Style transfer experiment that could also be used for obfuscation of gender. Lample et. al 2019

I believe that due its specific nature, NLP has a third use in addition to this dual use: Because they can analyze data on a large scale, NLP systems can inform a critical public of preexistent bias that manifests in natural-language texts. There are many studies where this third, sociolinguistic-diagnostic use is applied, from the analysis of letters of recommendation for male/female job applicants ​(Schmader et al., 2007)​ to the analysis of questions that sports journalists pose to male/female tennis players ​(Fu et al., 2016)​. In another example, ​Fast et al. (2016)​ analyze amateur fiction using NLP and find an abundance of gender stereotypes in every genre, irrespective of the author’s gender. As a final example, ​Garg et al. (2018)​ quantify the historical development of stereotypes based on Google Books, and show a correlation with U.S. census data.

This third use of NLP is clearly a chance to promote gender equality, even though some may criticise that all those studies assume a binary view of gender. I think that according to the guidelines by ​Larson (2017)​, this simplification can be justified as there is a clear research objective: making discrimination visible.

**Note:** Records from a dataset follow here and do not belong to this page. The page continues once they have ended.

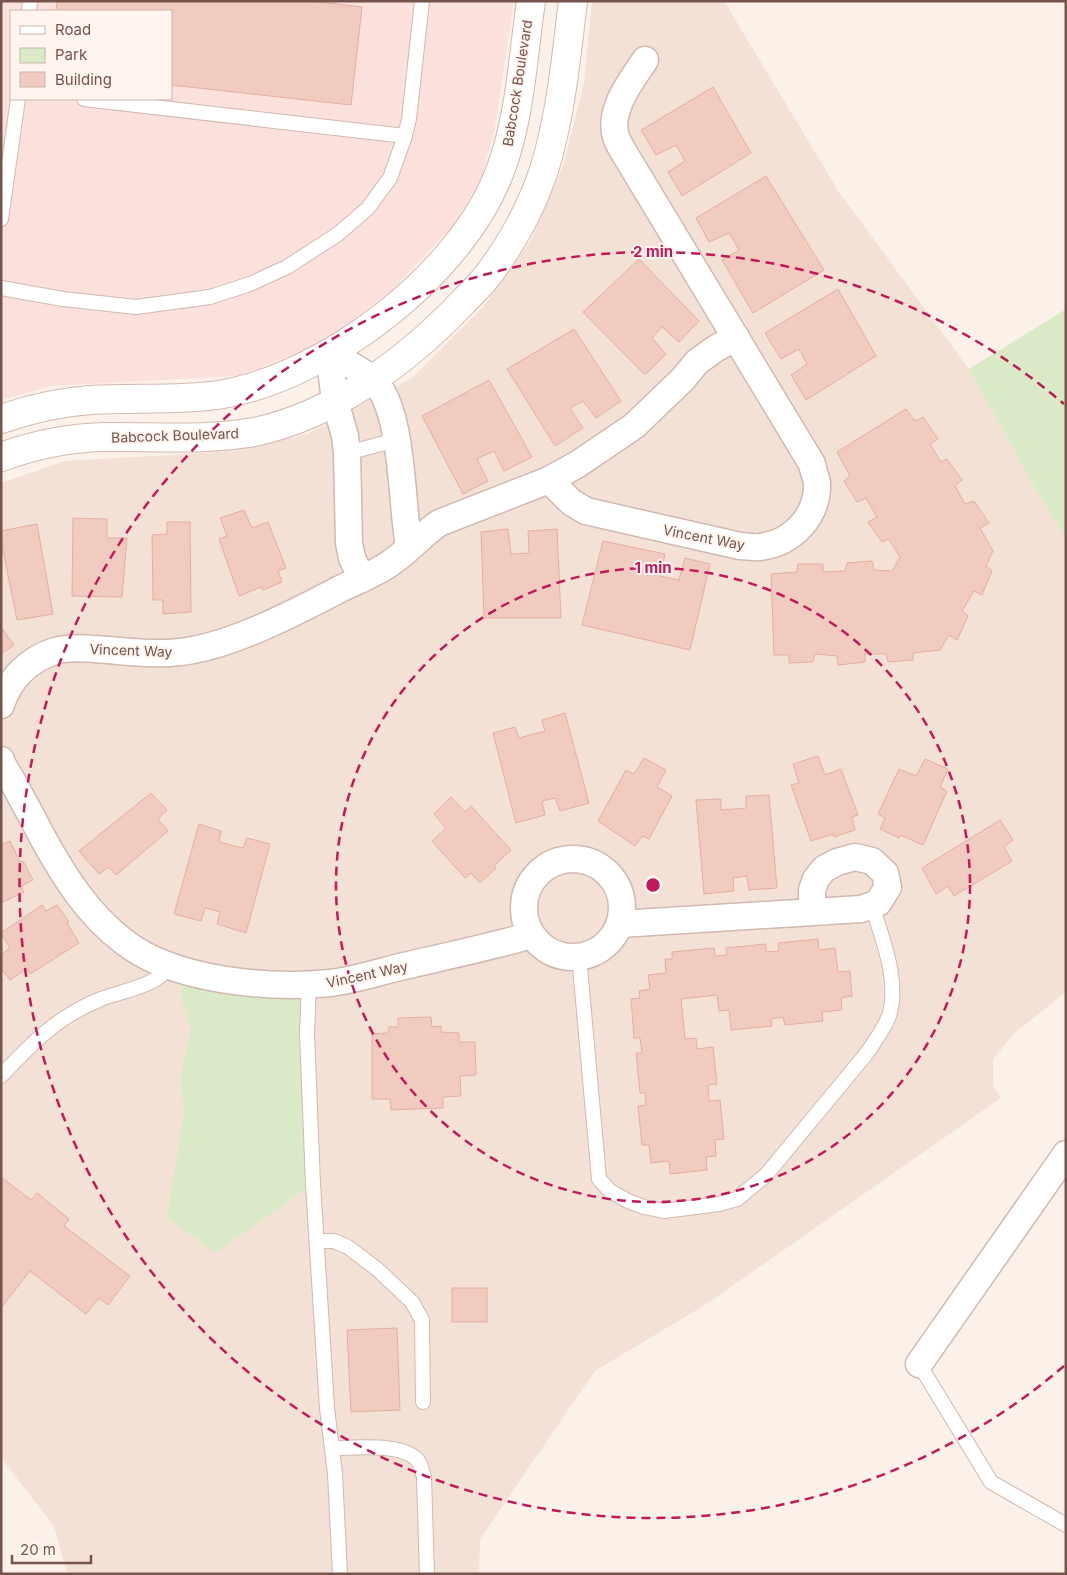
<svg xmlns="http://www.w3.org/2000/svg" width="1067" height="1575" font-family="Inter,sans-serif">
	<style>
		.residential { fill: #f4e1d6 }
		.commercial { fill: #fce0dc; fill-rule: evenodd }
		.green { fill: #dbeac6 }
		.building { fill: #f1cbc0; stroke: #e4aea0 }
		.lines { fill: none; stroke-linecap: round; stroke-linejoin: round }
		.lane-casing { stroke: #d0b9b0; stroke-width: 16 }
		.street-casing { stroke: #d0b9b0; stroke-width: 29 }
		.secondary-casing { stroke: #d3b8ae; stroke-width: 30 }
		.lane { stroke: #fff; stroke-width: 14 }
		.street { stroke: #fff; stroke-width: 26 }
		.secondary { stroke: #fff; stroke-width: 28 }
		.ring { fill: none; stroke: #c2185b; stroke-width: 2.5; stroke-dasharray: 9 6 }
		.labels { text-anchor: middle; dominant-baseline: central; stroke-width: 4; stroke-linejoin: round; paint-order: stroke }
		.street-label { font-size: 14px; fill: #76544c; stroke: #fff5ee }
		.centre { fill: #c2185b; stroke: #fff5ee; stroke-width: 2.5 }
		.ring-label { font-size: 15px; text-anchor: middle; font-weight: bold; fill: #c2185b; stroke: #fff5ee; stroke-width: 4; stroke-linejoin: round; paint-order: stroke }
	</style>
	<rect width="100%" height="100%" fill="#fcf1e8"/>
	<polygon class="residential" points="592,1 724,1 839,192 969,369 1035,488 1066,539 1066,992 1012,1035 993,1060 993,1086 1001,1098 705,1305 595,1371 480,1539 479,1574 67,1574 54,1526 1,1458 1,483 66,461 238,451 308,434 413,377 483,307 530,242 564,163 584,83"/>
	<path class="commercial" d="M1 1H514L495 128 482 177 453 226 392 290 323 343 238 376 52 386 1 400ZM11 11H171V99H11Z"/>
	<g class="green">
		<polygon points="1066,309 1066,539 1035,488 969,369"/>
		<polygon points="182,970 309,984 313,1184 215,1253 167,1217 184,1114 181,1076 191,1028 182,1002"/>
	</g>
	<g class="building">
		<polygon points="57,1 311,1 362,7 351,105 171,85 171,11 56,11"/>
		<polygon points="713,87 751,153 682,196 668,172 685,161 676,145 656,155 641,130"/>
		<polygon points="766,176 824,270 753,313 722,260 739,250 729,233 709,242 696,218"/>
		<polygon points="639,259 699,321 679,342 662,327 652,338 666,354 645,375 583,312"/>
		<polygon points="838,289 876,356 806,400 791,375 807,364 799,349 781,359 765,333"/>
		<polygon points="574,329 621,401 596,418 583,401 570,408 583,428 555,446 507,369"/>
		<polygon points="489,380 532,457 504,471 494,451 477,459 488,481 463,494 422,416"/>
		<polygon points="906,409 915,421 923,417 938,439 930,444 941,462 947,459 962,480 955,486 965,504 974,501 989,523 980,528 993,551 986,566 992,571 982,595 974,591 962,611 968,616 957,640 949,635 940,650 913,653 913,660 888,662 886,654 865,654 865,662 838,665 837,656 815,654 813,662 789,663 789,655 774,655 771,574 797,572 798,564 823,564 823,572 845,571 847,563 872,561 874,570 892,571 900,557 889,539 882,542 868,522 877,517 866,498 857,502 844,481 850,476 837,452"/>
		<polygon points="244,510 252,528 268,522 286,568 278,571 282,582 263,590 261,587 239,596 219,539 227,536 220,518"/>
		<polygon points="73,518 107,519 107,538 127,538 122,597 72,596"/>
		<polygon points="167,522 190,522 191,612 163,614 163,600 153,600 152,535 167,534"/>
		<polygon points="37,524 53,614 17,620 1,540 1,531"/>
		<polygon points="508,529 511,554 529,553 528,531 557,529 561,618 484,618 481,532"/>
		<polygon points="603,541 665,554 660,576 679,580 685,558 710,564 690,650 582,625"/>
		<polygon points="1,627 14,645 1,654"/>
		<polygon points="565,713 589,803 560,811 555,798 542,801 545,815 516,823 493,733 515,727 519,738 545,731 542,720"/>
		<polygon points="818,756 825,775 841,769 858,815 852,817 855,830 834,837 833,834 811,841 791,785 799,783 793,764"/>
		<polygon points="644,758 666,770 657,787 672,796 649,839 642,836 635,846 598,821 626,770 634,774"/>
		<polygon points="925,759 948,769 940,787 947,791 923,845 900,835 899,838 880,829 885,818 878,814 899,769 916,776"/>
		<polygon points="151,793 167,810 158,819 168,831 116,875 109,867 99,874 79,851"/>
		<polygon points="769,795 777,888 749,890 747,876 733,878 734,891 704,894 696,800 721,799 721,810 746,808 746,796"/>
		<polygon points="451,797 465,812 471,806 511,850 494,866 496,868 480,883 471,873 465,878 432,841 446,828 434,814"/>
		<polygon points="1000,820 1013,840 1004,847 1012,861 954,896 948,886 936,894 922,868"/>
		<polygon points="199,824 221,831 219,842 243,848 247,838 270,844 246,933 217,924 220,912 205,908 201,921 174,914"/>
		<polygon points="10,841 20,862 23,861 33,880 21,886 24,892 1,903 1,845"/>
		<polygon points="42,905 46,911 57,905 69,922 67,923 79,943 30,974 26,969 10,980 1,968 1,955 10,948 1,933"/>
		<polygon points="818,939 819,950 835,948 838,972 850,971 852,996 841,998 842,1010 822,1012 823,1021 785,1025 783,1017 771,1019 772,1026 731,1030 729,1010 719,1011 717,995 681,999 685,1039 696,1038 697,1049 713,1047 717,1084 708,1085 709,1101 720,1100 724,1139 715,1140 716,1156 706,1157 707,1170 670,1174 669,1161 651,1163 649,1145 642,1145 638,1106 646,1105 645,1093 640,1093 636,1053 642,1053 640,1038 634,1038 631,999 640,998 639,991 650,989 648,975 666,973 665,959 672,959 672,952 714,948 715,956 727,955 726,948 766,944 766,952 779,951 778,943"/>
		<polygon points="431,1017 432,1027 441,1026 441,1032 459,1033 459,1042 475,1042 476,1075 460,1076 461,1096 443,1097 443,1108 391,1110 390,1099 372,1099 372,1034 388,1033 389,1027 398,1027 398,1018"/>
		<polygon points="1,1177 31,1200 37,1193 69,1219 64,1226 130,1276 108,1305 99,1298 86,1314 30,1271 1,1308"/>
		<rect x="452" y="1288" width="35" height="34"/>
		<polygon points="397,1328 400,1410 351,1412 347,1330"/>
	</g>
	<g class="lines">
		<g class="lane-casing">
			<g id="lane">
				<polyline points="29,11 30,1"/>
				<polyline points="84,99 405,136"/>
				<polyline points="1,219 18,99"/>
				<polyline points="1,288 63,299 136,307 210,297 250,284 287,267 338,234 368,208 390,178 405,136 409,119 422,1"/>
				<polyline points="347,453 396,440"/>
				<path d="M579 956 599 1179 610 1191 628 1201 644 1207 664 1211 719 1204 737 1199 766 1175 867 1053C875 1041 884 1029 889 1016 900 980 882 939 872 905"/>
				<polyline points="309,984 307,1034 313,1184 327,1408 335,1474 340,1574"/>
				<path d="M1 1076C32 1043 58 1016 101 999 119 992 140 989 156 979 161 976 166 971 171 966"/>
				<polyline points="317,1241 334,1241 348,1247 377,1269 412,1302 422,1320 423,1402"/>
				<polyline points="919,1364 991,1482 1066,1525"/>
				<path d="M332 1448C354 1448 405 1442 419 1462 421 1465 422 1472 424 1477L427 1574"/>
			</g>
		</g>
		<g class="street-casing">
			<g id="street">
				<polyline points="329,353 335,401 345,436 347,453 349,543 352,558 362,579"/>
				<path d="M329 353C343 361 360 369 372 379 404 406 401 506 409 546"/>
				<path d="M549 480 571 502 586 511 740 546C747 546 754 548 760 547 792 543 818 517 817 483 816 477 813 470 812 464L623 151C620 146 616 139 615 133 610 107 632 80 645 60"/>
				<path d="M1 705C9 679 29 659 55 651 72 646 91 649 108 650 131 652 157 655 180 652 232 646 296 612 342 588 359 580 377 573 392 562 409 550 422 535 439 523L549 480 578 464 634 426 683 379 697 362 715 349 736 337"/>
				<path d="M1 760C4 769 10 776 14 784 24 802 34 821 44 840 65 878 88 914 123 941 173 981 268 989 330 983 355 980 379 972 404 966 447 956 490 947 532 935"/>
				<circle cx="573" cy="908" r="49"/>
				<polyline points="620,924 861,909 878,903 888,887 885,873 872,861 855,857 837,862 824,869 816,879 812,890 812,912"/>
				<polyline points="919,1364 1066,1154"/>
			</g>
		</g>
		<g class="secondary-casing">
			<g id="secondary">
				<path d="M1 419C30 409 61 402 91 400 134 397 176 401 218 395 326 378 462 274 500 171 520 120 523 56 531 1"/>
				<path d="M1 457C34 445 69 438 103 437 153 436 205 441 254 432 332 416 407 361 461 304 469 296 477 288 484 280 510 247 531 209 544 170 561 115 566 58 573 1"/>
			</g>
		</g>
		<use href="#lane" class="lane"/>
		<use href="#street" class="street"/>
		<use href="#secondary" class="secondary"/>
	</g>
	<g class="ring">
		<circle cx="653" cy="885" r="317"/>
		<path d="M1064 1366A633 633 0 1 1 1064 404"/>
	</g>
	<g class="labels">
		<g class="street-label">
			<text transform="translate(517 83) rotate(-81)">Babcock Boulevard</text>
			<text transform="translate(175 435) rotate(-2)">Babcock Boulevard</text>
			<text transform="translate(704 537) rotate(11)">Vincent Way</text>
			<text transform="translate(131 650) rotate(2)">Vincent Way</text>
			<text transform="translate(367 974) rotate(-12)">Vincent Way</text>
		</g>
	</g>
	<circle cx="653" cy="885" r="8" class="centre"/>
	<g class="ring-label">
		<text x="653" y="257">2 min</text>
		<text x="653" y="573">1 min</text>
	</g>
	<rect width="1067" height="1575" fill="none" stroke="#76544c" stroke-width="5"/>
	<rect x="10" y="10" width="162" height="90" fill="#fff5ee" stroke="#c8b5ad"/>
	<rect x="20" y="26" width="25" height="8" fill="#ffffff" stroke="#c8b5ad"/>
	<text x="55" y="35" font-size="15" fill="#76544c">Road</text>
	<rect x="20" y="48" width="25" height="15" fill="#dbeac6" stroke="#c8b5ad"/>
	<text x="55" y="60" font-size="15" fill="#76544c">Park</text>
	<rect x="20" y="72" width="25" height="15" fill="#f1cbc0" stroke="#c8b5ad"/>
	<text x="55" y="85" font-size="15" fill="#76544c">Building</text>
	<path d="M12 1555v8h79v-8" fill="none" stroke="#76544c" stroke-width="2.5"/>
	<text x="20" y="1555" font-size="15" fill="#76544c" stroke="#fff5ee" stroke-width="4" paint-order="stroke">20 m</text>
</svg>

In my view, NLP offers chances as well a threats to gender equality, and the threats can have various sources: Preexistent societal bias, emergent bias, or the unreflected use of gender as an explicit variable. Given the promises that NLP holds for diagnosing a discriminatory use of language, there is hope that the opportunities will eventually outweigh the threats.

This is an abridged version of an essay written as part of the certificate program “Gender and Diversity Competence” at LMU Munich.